:: Input for this task
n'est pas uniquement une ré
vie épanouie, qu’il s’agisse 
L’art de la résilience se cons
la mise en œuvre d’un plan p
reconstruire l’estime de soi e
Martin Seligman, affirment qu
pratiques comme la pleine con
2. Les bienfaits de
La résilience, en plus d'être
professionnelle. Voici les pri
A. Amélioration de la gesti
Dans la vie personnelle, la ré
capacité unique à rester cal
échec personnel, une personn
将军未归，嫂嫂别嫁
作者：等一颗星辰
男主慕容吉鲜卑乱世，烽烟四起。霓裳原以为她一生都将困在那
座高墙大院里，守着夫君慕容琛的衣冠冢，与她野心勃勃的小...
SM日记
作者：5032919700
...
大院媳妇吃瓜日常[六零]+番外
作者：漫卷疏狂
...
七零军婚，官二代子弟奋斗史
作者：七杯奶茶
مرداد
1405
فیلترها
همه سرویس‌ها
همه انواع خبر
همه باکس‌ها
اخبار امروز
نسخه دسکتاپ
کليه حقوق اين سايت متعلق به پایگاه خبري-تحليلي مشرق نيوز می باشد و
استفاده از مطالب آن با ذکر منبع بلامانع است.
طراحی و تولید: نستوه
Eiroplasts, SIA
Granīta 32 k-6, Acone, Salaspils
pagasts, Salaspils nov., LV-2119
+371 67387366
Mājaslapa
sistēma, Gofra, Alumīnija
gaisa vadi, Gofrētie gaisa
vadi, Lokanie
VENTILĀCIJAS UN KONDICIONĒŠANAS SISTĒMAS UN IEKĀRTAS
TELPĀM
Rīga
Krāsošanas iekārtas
::::
:: Input for this task
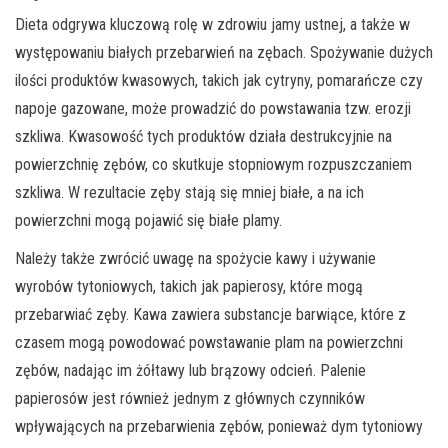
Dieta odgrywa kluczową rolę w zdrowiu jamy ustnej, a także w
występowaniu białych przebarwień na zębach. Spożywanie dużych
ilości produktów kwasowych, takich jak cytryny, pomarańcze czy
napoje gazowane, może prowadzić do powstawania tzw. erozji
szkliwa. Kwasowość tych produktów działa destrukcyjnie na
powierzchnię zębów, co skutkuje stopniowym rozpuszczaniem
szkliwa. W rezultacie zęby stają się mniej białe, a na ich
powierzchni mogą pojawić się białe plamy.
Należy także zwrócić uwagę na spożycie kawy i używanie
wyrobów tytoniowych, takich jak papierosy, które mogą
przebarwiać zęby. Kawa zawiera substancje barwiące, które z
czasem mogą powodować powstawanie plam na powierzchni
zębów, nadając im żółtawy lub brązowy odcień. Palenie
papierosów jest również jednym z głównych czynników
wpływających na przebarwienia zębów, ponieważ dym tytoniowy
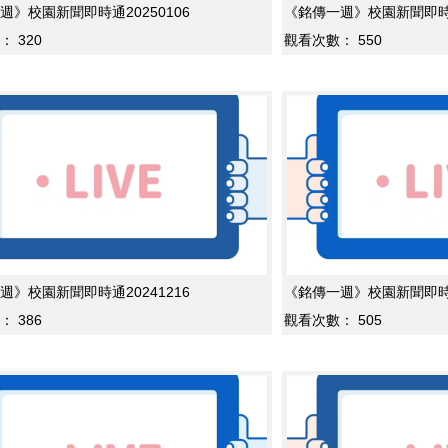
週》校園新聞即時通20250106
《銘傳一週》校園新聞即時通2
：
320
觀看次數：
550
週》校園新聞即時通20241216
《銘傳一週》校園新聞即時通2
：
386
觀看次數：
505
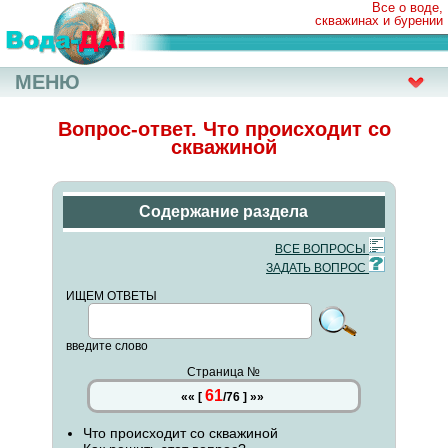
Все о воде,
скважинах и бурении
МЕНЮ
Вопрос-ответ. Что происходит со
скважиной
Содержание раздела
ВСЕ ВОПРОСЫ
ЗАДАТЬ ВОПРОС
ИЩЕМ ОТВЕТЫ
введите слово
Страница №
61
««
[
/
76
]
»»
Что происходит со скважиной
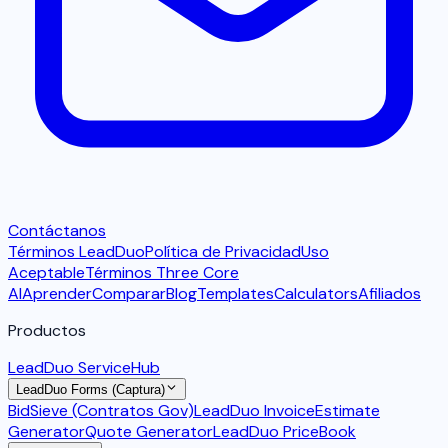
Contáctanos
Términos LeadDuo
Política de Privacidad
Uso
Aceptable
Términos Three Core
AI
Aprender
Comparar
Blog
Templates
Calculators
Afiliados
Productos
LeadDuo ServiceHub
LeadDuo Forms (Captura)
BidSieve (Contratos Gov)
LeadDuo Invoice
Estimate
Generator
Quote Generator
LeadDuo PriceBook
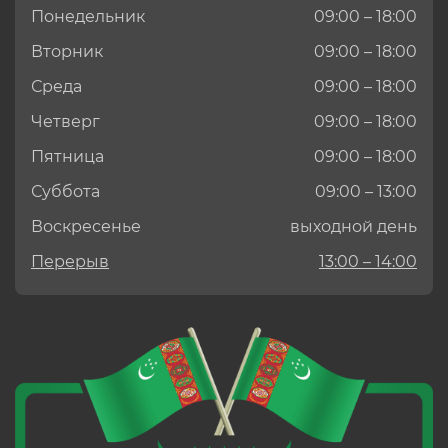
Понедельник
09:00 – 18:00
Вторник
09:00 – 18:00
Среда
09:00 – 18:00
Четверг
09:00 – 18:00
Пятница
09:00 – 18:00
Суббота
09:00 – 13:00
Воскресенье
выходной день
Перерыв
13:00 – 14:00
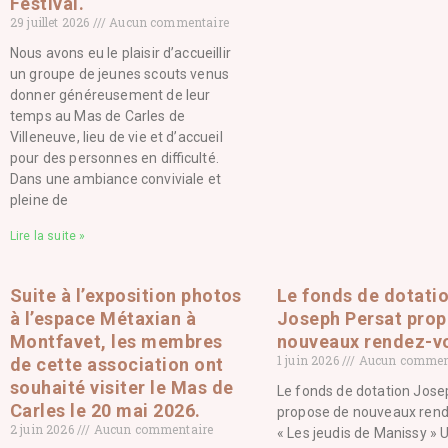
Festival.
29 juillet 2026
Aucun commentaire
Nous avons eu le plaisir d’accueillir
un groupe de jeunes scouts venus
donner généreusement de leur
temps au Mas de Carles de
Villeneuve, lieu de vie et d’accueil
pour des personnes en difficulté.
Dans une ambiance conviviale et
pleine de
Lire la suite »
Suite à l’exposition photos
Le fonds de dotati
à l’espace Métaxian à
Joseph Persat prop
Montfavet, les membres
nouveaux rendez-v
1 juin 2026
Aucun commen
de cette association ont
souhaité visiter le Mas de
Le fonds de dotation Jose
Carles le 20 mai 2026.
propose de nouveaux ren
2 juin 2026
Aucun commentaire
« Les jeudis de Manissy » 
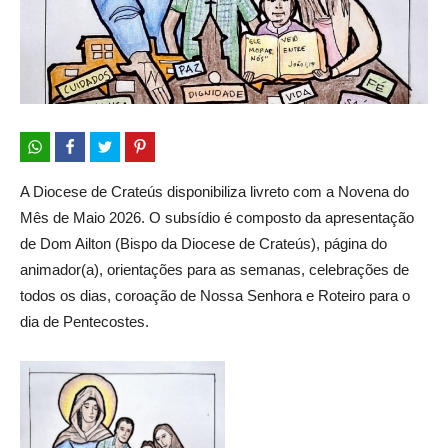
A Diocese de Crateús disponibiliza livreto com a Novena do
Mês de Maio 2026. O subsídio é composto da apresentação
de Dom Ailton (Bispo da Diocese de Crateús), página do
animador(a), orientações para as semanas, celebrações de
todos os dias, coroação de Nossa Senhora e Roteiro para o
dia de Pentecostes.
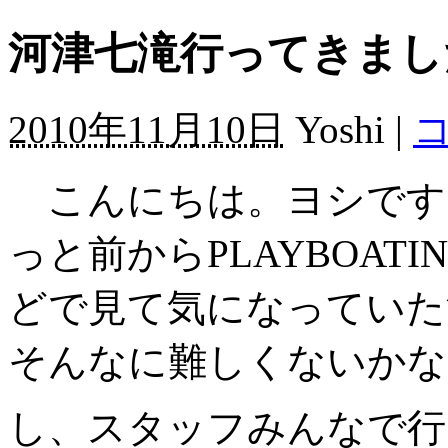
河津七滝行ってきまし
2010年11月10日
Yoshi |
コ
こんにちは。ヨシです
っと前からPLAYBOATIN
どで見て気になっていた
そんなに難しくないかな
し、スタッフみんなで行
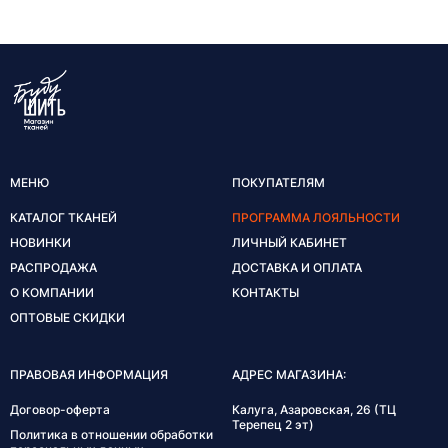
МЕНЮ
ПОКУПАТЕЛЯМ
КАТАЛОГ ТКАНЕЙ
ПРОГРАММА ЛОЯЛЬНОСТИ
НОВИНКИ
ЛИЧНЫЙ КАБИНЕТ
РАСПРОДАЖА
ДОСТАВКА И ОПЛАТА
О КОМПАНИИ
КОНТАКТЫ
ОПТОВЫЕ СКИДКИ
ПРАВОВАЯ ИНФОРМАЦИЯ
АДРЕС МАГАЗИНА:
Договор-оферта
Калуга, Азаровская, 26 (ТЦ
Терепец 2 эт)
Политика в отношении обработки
::::
:: Input for this task
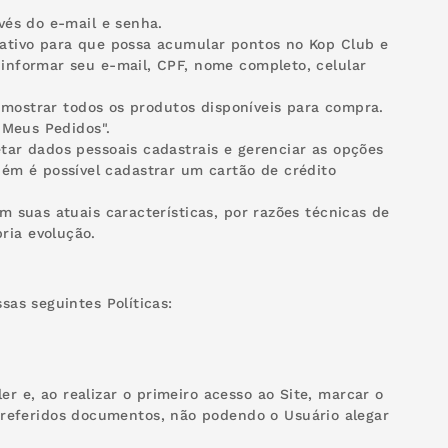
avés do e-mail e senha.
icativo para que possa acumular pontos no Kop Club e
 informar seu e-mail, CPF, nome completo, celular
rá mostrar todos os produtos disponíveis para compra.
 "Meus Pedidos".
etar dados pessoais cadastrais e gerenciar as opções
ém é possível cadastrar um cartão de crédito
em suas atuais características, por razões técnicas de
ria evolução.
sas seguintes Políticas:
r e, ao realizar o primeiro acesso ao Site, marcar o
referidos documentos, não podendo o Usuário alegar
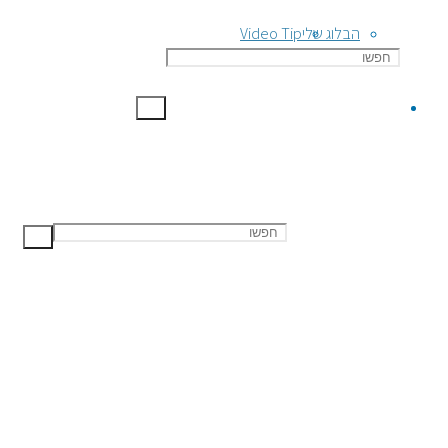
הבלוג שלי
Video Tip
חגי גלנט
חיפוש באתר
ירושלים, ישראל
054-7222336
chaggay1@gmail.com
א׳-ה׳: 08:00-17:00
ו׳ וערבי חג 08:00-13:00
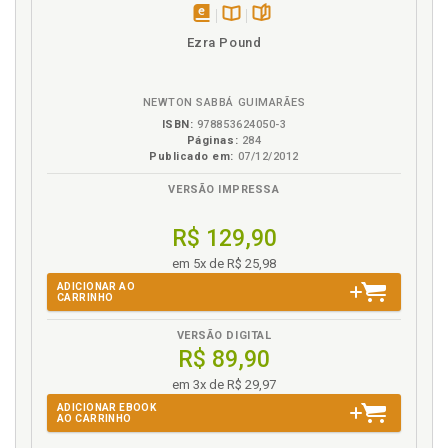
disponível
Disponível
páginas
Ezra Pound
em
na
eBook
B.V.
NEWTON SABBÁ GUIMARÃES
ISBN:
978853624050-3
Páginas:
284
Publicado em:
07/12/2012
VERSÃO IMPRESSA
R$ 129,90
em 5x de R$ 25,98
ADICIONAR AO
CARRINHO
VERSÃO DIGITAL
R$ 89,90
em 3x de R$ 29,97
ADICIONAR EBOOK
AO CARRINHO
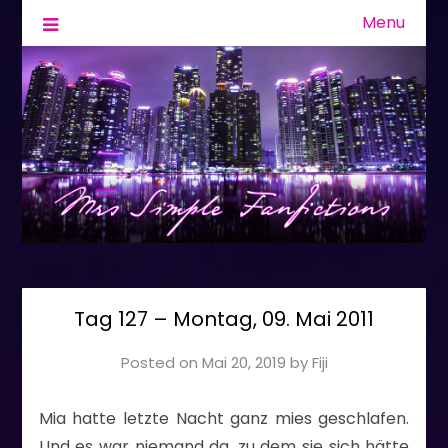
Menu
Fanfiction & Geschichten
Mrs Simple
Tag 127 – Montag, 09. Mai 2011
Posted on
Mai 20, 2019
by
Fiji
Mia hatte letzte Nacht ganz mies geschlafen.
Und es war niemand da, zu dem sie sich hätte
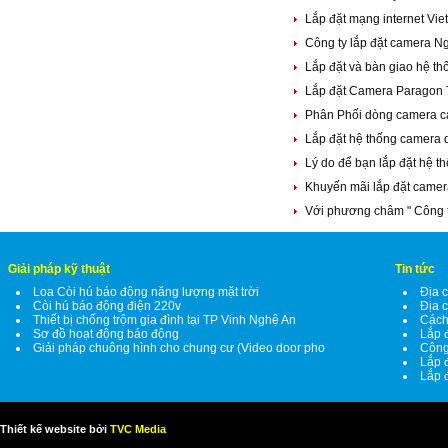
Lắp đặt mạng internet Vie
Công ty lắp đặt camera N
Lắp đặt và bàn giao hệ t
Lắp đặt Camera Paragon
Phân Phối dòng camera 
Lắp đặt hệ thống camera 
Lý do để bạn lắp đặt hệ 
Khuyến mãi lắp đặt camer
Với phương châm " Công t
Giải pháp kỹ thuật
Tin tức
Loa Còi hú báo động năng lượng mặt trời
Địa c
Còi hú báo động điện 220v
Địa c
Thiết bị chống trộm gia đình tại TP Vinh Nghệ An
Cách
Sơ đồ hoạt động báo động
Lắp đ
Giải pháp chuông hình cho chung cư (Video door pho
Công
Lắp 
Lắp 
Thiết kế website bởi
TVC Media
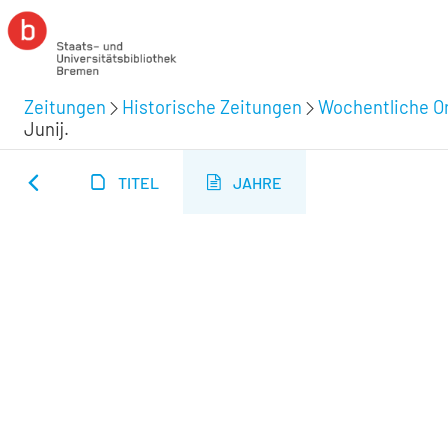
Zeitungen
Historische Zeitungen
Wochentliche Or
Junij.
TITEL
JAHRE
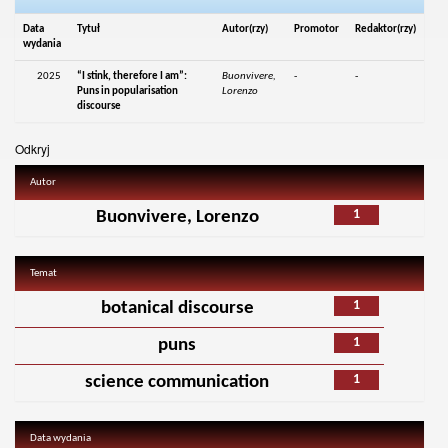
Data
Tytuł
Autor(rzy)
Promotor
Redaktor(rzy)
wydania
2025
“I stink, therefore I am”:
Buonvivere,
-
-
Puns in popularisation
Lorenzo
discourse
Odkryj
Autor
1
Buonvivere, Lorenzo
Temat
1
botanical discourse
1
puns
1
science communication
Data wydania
::::
Exercise brief
The lines above from the one with "Калуга, Азаровская, 26 (ТЦ" through the one with "Политика в отношении обработки" are to be duplicated exactly, ends included, with nothing added.

Your solution
Калуга, Азаровская, 26 (ТЦ
Терепец 2 эт)
Политика в отношении обработки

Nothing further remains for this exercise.